2.) "The Neverending Story", also by Michael Ende. The novel (which was originally written in German, but the English translation I have seems decent enough) is far more complex and interesting than the movie, and I suspect a fair number of people on here would find the "world-building" sequences quite compelling. There's a lot in the novel (again, which doesn't translate through to the movie) that goes deeply into questions of what it actually means to be happy, how one might actually make others happy, and what the consequences (both positive and negative) can be of enacting wishes.

3.) The "His Dark Materials" trilogy. Yet another one I wish I'd read when younger (I actually only read these recently).

4.) "A Wrinkle in Time" (along with "A Wind In The Door" and "A Swiftly Tilting Planet"), by Madeleine L'Engle. These I did read as a youngster, and while they do occasionally invoke a certain amount of Christian imagery, it's not nearly as heavy-handedly done as it is in, say, C.S. Lewis' works.

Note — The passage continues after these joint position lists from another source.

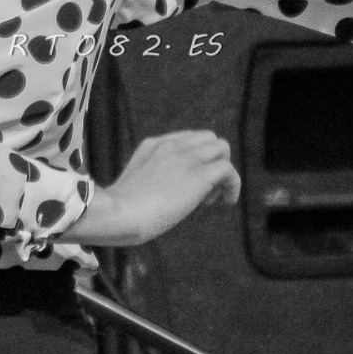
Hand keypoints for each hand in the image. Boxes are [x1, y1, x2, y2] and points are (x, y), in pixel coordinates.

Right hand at [72, 131, 240, 247]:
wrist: (119, 214)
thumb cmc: (120, 211)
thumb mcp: (133, 185)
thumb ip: (149, 181)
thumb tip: (163, 196)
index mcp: (154, 145)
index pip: (187, 139)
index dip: (195, 160)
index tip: (188, 185)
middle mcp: (172, 145)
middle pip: (208, 139)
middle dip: (211, 162)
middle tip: (203, 192)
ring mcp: (186, 157)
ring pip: (222, 148)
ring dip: (222, 172)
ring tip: (211, 198)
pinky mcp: (199, 174)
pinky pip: (228, 169)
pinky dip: (233, 185)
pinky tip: (228, 201)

"Wrinkle" was especially dear to me growing up as the main character a socially awkward female math nerd (which is highly unusual for a book written in the 1960s).

And some of the other books, notably "A Swiftly Tilting Planet", did actually help me in terms of being able to seriously question religious dogma, as there's a plot-thread involving a villainous pastor and at the time I read that (around age 12) I was kind of shocked by it initially but then started realizing how a lot of evil in the real world probably stemmed from indiscriminate application of dogma.

I also liked that the books portrayed, in general, the science and math folks as being the good guys, and indicated that trying to understand reality was not a bad thing and did not make people cold or evil.

4.) "The Dark is Rising Sequence", by Susan Cooper. Major thing absorbed from this series: sometimes even "good guys" do things that sound and appear awful. This doesn't mean one has to blindly agree with them, but it does mean that sometimes when there are two major opposing forces, you can't always just figure that throwing in your lot with one of them is going to preserve all your dearest values.